Bev, Wade, and Sturge decide what to do with Joe

A central theme of Midnight Mass is how faith can be hijacked to enable otherwise well-meaning people to engage in this type of questionable behavior. With the backing of scripture, Pruitt convinces himself and the faithful of Crockett Island to go along with an increasingly gruesome plot. Religion is shown to be vulnerable to becoming a vessel for horror, whether unintentionally (as demonstrated by Pruitt) or intentionally (by Beverly Keane).

The rejuvenating vampire blood is used to create apparent miracles. Biblical passages describing the fear angels inspired in those they visited seem to conveniently explain the vampire's terrifying appearance. And when Pruitt experiences mindless bloodlust for the first time, he decides God must have taken control of his body. It's easier to deceive oneself than to look upon the face of hard truth.

Among the few who do not fall prey to this Catholic self-deception are, unsurprisingly, a skeptic, a scientist, and a Muslim. The temptation to find comfortable explanations that avoid challenging an easily-held belief is something we all know. Exercised well, skepticism and scientific inquiry can be tools for fighting that temptation.
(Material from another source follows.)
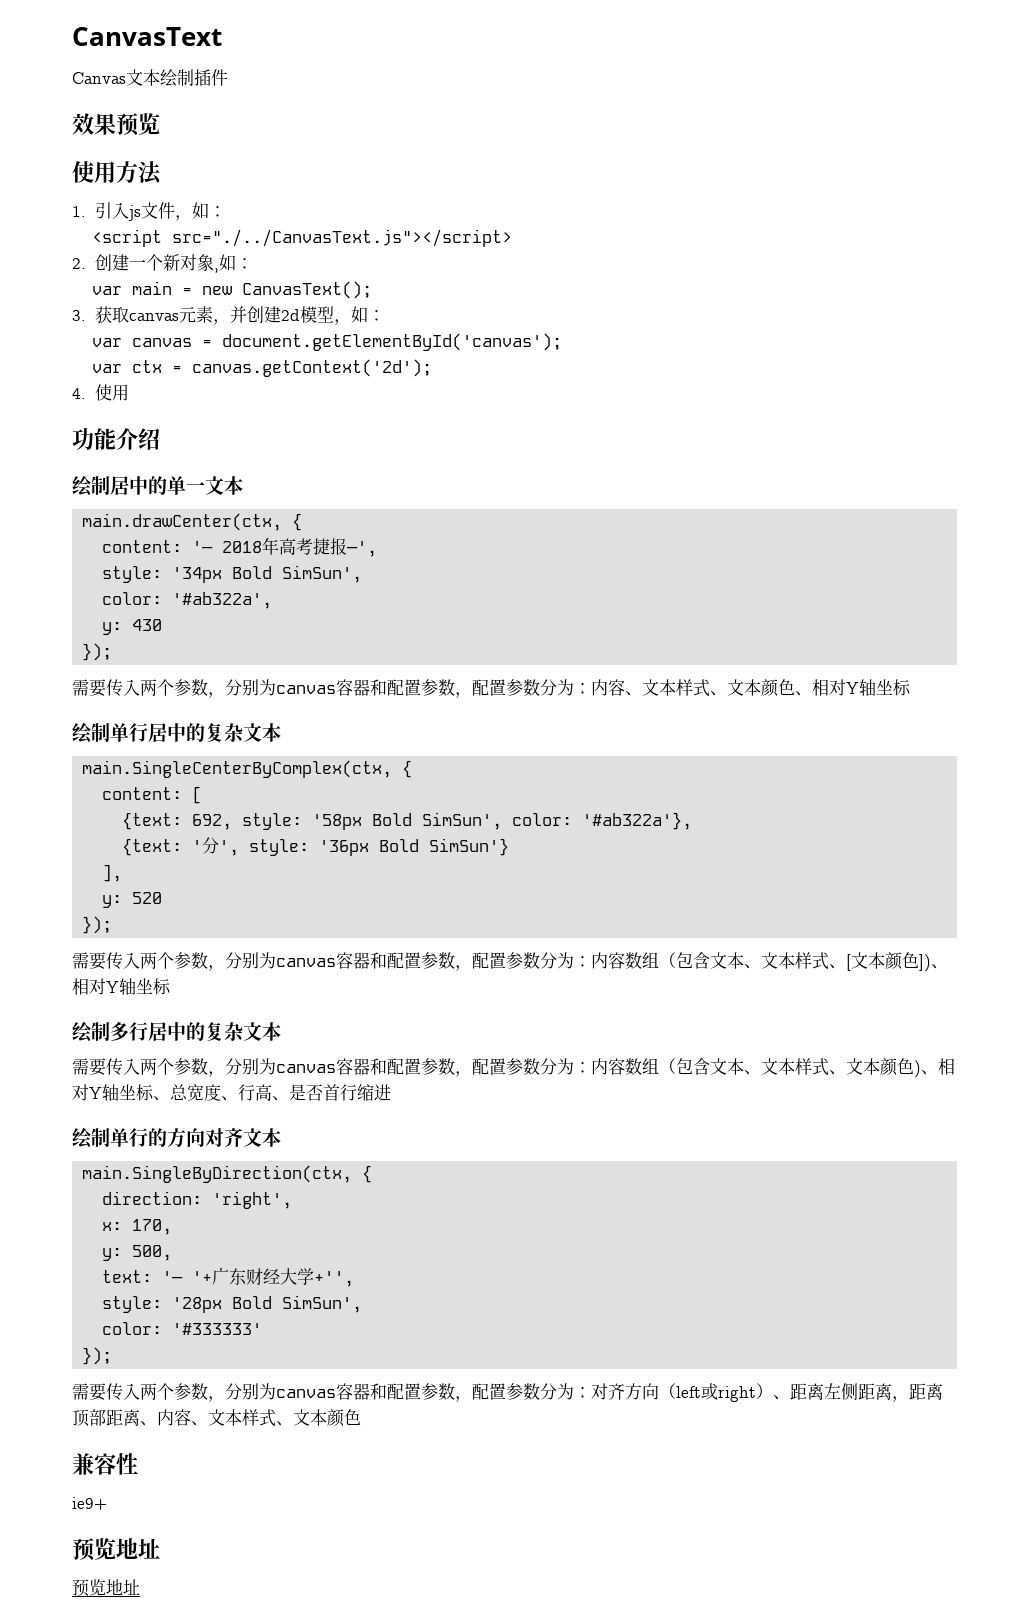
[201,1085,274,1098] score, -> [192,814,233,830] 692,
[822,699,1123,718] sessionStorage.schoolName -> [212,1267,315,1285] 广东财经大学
But when the risk is not just to a single belief but to one's entire understanding of reality, the mind can grasp at anything it finds to protect itself. Faith cannot allow doubt to creep in and take hold, because that doubt risks becoming the hammer that shatters the whole thing. Instead, it can only double down on itself — more faith, rewarding itself for furious belief in the unbelievable. The alternative, for those who have only ever had faith to lean upon, is like a void, too dreadfully absent of answers to even contemplate.